● Your goal: Return every line of the listing below, unchanged, from its first line to the line holding "analysis of the", that line included.

***** Data in this exercise

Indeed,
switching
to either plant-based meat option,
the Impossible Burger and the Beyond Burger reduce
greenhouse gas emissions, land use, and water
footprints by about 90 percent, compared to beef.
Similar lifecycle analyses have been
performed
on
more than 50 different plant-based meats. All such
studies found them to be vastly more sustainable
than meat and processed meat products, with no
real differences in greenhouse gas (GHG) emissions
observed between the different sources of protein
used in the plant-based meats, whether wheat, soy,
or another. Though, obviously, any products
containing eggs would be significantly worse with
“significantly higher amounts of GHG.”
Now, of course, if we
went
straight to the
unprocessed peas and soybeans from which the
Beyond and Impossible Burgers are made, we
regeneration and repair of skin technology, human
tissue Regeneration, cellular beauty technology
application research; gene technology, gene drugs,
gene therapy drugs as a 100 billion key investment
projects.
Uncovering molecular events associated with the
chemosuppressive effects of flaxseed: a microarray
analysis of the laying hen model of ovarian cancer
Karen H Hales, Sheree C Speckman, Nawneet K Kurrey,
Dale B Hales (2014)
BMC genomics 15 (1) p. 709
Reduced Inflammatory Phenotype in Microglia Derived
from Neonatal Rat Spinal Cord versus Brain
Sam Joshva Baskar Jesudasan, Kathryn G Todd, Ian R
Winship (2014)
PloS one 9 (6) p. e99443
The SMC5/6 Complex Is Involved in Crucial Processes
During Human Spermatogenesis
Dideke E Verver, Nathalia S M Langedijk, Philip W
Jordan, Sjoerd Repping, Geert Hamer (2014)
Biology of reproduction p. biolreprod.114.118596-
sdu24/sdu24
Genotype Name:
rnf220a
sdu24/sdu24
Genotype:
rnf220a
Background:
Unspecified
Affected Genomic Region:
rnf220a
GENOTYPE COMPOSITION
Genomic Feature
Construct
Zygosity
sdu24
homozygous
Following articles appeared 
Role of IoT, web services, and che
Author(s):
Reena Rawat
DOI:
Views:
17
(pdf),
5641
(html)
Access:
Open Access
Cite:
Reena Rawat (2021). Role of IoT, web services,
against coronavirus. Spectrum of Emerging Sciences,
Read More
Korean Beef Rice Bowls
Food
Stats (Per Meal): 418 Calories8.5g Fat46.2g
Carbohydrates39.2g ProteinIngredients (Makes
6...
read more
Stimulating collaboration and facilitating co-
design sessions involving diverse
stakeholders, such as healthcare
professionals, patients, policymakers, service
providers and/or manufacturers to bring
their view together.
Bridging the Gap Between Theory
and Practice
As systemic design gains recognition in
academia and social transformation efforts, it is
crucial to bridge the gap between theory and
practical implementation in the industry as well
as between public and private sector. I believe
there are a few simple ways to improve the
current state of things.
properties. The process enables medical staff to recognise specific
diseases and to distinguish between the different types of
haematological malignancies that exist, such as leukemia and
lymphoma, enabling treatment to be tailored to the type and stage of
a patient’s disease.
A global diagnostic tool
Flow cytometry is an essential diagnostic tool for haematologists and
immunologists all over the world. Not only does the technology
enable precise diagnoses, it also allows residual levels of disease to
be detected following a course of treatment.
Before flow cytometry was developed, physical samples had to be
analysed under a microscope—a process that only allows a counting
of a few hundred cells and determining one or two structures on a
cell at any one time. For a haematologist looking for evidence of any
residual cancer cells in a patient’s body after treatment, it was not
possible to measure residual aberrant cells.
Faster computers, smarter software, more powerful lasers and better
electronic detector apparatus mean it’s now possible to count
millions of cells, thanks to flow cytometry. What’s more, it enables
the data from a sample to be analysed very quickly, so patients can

**********

● Result for this exercise:
Indeed,
switching
to either plant-based meat option,
the Impossible Burger and the Beyond Burger reduce
greenhouse gas emissions, land use, and water
footprints by about 90 percent, compared to beef.
Similar lifecycle analyses have been
performed
on
more than 50 different plant-based meats. All such
studies found them to be vastly more sustainable
than meat and processed meat products, with no
real differences in greenhouse gas (GHG) emissions
observed between the different sources of protein
used in the plant-based meats, whether wheat, soy,
or another. Though, obviously, any products
containing eggs would be significantly worse with
“significantly higher amounts of GHG.”
Now, of course, if we
went
straight to the
unprocessed peas and soybeans from which the
Beyond and Impossible Burgers are made, we
regeneration and repair of skin technology, human
tissue Regeneration, cellular beauty technology
application research; gene technology, gene drugs,
gene therapy drugs as a 100 billion key investment
projects.
Uncovering molecular events associated with the
chemosuppressive effects of flaxseed: a microarray
analysis of the laying hen model of ovarian cancer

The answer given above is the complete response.